Trawling Through the Thrift Stores -- by Joseph Finn
Hello everyone and welcome to my new column here where I weekly highlight anything interesting I might have found in my shopping at thrift stores, estate sales, Little Free Libraries and the like. Each week I'll highlight five items and talk a bit about why I bought them.
This week, I'll start with finding the complete trilogy of Nnedi Okorafor's Binti novellas. Okorafor is one of my favorite of the newer science-fiction novelists, who is doing wonderful work in what she refers to as African-Futurism, science fiction set in or about Africa. This is a wonderful series about a young woman named Binti who ends up going off-world to university and stumbles into something much darker than she expected when her ship is boarded by an alien species. I've read all of these a couple of times and look forward to reading them all again.

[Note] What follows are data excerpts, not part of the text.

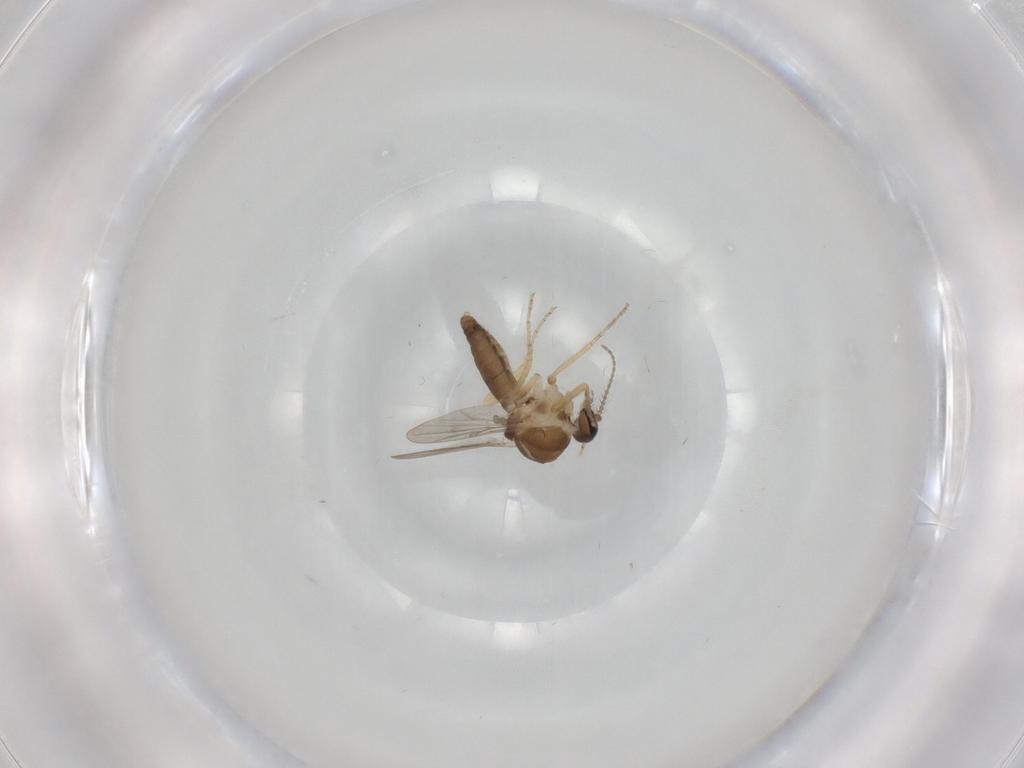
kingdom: Animalia
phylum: Arthropoda
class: Insecta
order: Diptera
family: Ceratopogonidae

For some reason, I've only read One Hundred Years Of Solitude from Gabriel Garcia Marquez, so I grabbed this one to eventually get to. (Oh god, my huge To Be Read Pile.) If nothing else, it's a great title. I just wish this edition didn't have the Oprah seal; I prefer my books to not have award seals at all (removable stickers, I'm just fine with them).
I only know Jun'ichirō Tanizaki by reputation (he died in 1965 and I'm not sure at all how well published he is in the USA) so this was an easy snag for me. I really know nothing about this book at all except for it being a story collection so I'm definitely looking forward to see how I like them.
Ring Lardner is one of my favorites of the weird era in the early 20th century of slang-filled sportswriters, but oddly I've never particularly read his fiction writing. This looks like a really solid Penguin collection of Lardner's fiction, including apparently his most famous works about a semi-literata ballplayer named Jack Keefe. Flipping through, the tone of this seems to be James-Thurberesque humor and that's something I can definitely get into.
Finally, another author I only know by reputation. I think many Nobel winners, like the majority of writers, tend to fade away and be somewhat forgotten (and yet somehow Hemingway keep going, which beffudles me). Who knows, maybe Mann is for me. I love the cover on this Bantam paperback from 1970.